Print the data once more, exactly as supplied.

> [DATA PROVIDED]:
_ _ _

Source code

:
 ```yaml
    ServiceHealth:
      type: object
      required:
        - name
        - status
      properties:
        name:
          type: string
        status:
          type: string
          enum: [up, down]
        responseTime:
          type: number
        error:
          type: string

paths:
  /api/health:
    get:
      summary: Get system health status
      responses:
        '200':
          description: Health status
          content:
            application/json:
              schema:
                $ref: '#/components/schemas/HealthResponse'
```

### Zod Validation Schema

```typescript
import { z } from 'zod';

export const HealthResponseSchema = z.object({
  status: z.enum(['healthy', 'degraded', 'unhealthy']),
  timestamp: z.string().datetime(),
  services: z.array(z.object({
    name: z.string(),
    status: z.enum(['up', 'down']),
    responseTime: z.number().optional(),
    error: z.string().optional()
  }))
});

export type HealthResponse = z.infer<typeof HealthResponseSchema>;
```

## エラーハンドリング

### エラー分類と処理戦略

_ _ _

> [SOLUTION TO THE PROBLEM]:
Source code

:
 ```yaml
    ServiceHealth:
      type: object
      required:
        - name
        - status
      properties:
        name:
          type: string
        status:
          type: string
          enum: [up, down]
        responseTime:
          type: number
        error:
          type: string

paths:
  /api/health:
    get:
      summary: Get system health status
      responses:
        '200':
          description: Health status
          content:
            application/json:
              schema:
                $ref: '#/components/schemas/HealthResponse'
```

### Zod Validation Schema

```typescript
import { z } from 'zod';

export const HealthResponseSchema = z.object({
  status: z.enum(['healthy', 'degraded', 'unhealthy']),
  timestamp: z.string().datetime(),
  services: z.array(z.object({
    name: z.string(),
    status: z.enum(['up', 'down']),
    responseTime: z.number().optional(),
    error: z.string().optional()
  }))
});

export type HealthResponse = z.infer<typeof HealthResponseSchema>;
```

## エラーハンドリング

### エラー分類と処理戦略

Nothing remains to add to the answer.